Rezension

Frank Turner

Love, Ire & Song


Highlights: I Knew Prufrock Before Got Famous // Reasons Not To Be An Idiot // To Take You Home // Long Live The Queen
Genre: Singer/Songwriter
Sounds Like: Billy Bragg // Chuck Ragan // Flogging Molly

VÖ: 24.07.2009

Eine aktuelle BILD-Umfrage weiß: Die drei Menschen, die die Deutschen (beziehungsweise die, die BILD lesen) am liebsten als Gäste am Weihnachtstisch sitzen hätten, sind George Clooney, Mario Barth und Barack Obama. In einer ähnlichen Umfrage unter Musikfreunden, die jemals eine CD von Frank Turner gehört oder Zeuge eines seiner Auftritte geworden sind, wäre vielleicht der junge Brite zum Sieger erkoren worden: Der kann vielleicht nicht stundenlang Proletenwitze über seine Freundin reißen oder die Herzen von Mittvierzigerinnen zum Schmelzen bringen, aber ist einfach einer der vielleicht sympathischsten und authentischsten Menschen, die die britische Musikszene zur Zeit her gibt - und könnte dazu noch Lieder unter dem Tannenbaum zum Besten geben, die ebenfalls diese Qualitäten aufweisen.

Da diese Erkenntnis sich in Deutschland jedoch erst nach seinen Auftritten als Support von The Gaslight Anthem breit gemacht hat, erblickt neben dem aktuellen Werk "Poetry Of The Deed" zudem noch das in England bereits 2008 veröffentlichte "Love, Ire & Song" dieses Jahr endlich das Licht deutscher Plattenregale - glücklicherweise, erhält man so doch unter anderem eine weitere musikalische Kollektion an rustikalen Lebensweisheiten, die man seinen Freunden in's Poesiealbum schreiben könnte, wenn sie dieses nicht zu Beginn ihrer Adoleszenz gegen einen Sixer Bier eingetauscht hätten.
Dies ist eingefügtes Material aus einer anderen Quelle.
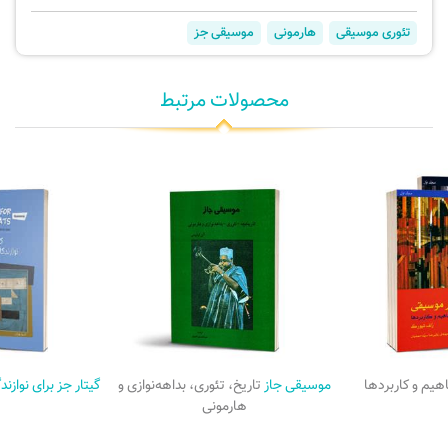
تئوری موسیقی
هارمونی
موسیقی جز
محصولات مرتبط
هیم و کاربردها
موسیقی جاز
تاریخ، تئوری، بداهه‌نوازی و
گیتار جز برای نواز
هارمونی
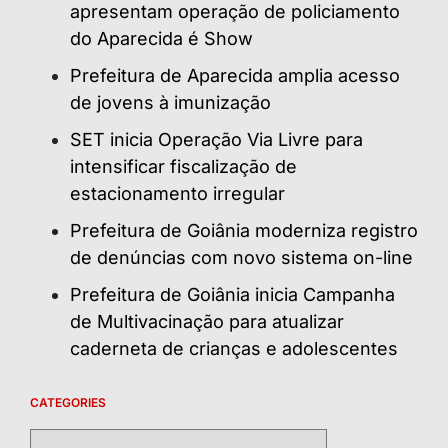
apresentam operação de policiamento
do Aparecida é Show
Prefeitura de Aparecida amplia acesso
de jovens à imunização
SET inicia Operação Via Livre para
intensificar fiscalização de
estacionamento irregular
Prefeitura de Goiânia moderniza registro
de denúncias com novo sistema on-line
Prefeitura de Goiânia inicia Campanha
de Multivacinação para atualizar
caderneta de crianças e adolescentes
CATEGORIES
Categories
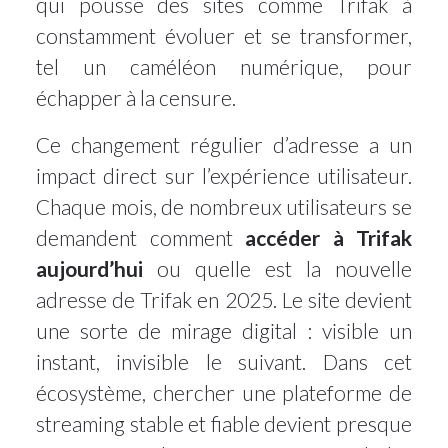
qui pousse des sites comme Trifak à
constamment évoluer et se transformer,
tel un caméléon numérique, pour
échapper à la censure.
Ce changement régulier d’adresse a un
impact direct sur l’expérience utilisateur.
Chaque mois, de nombreux utilisateurs se
demandent comment
accéder à Trifak
aujourd’hui
ou quelle est la nouvelle
adresse de Trifak en 2025. Le site devient
une sorte de mirage digital : visible un
instant, invisible le suivant. Dans cet
écosystème, chercher une plateforme de
streaming stable et fiable devient presque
Den Beginn des tollen "Reasons Not To Be An Idiot" in etwa, das jedem noch so mürrischen Miesepeter das Selbstmitleid aus dem Gesicht ohrfeigt: You're not as messed up as you think you are, your self-absorption makes you messier. Just settle down and you will feel a whole lot better, deep down you're just like everybody else. Eine lyrische Meisterleistung ist das alles nicht - aber dafür umso ehrlicher und glaubwürdiger.

Auch musikalisch erfindet Frank Turner natürlich das Rad nicht neu - Songs, die immer auch alleine auf einer Akustikgitarre funktionieren würden (siehe auch den Titel der ersten EP "Campfire Punkrock") werden von einer Band begleitet, die eher Turners aktuellem Gefallen an Folkmusik der Insel als seinen Punkwurzeln in der Combo "Million Dead" entspricht: Durch seine Streicher klingt "Long Live The Queen" fast schon etwas irisch, auch "Photosynthesis", eine der Singles des Albums, schaltet fast unmerkbar den Schunkelmodus ein. Ansonsten ist auch "Love, Ire & Song" nicht mehr als ein typisches, aber gutes Album eines Songschreibers, der ein paar Musiker um sich geschart hat - jedoch eins, das dank Frank Turners schulterklapsender Lyrics der vielleicht liebste Begleiter aus diesem großen Haufen werden kann, eins, für den man ihn auch gerne zum Weihnachtsessen einladen würde. Oder vielleicht doch lieber in die Kneipe, denn: After all of the loving and losing, after all the heroes and the pioneers, the only thing that's left to do is get another round in at the bar. Amen. Und Prost, Frank.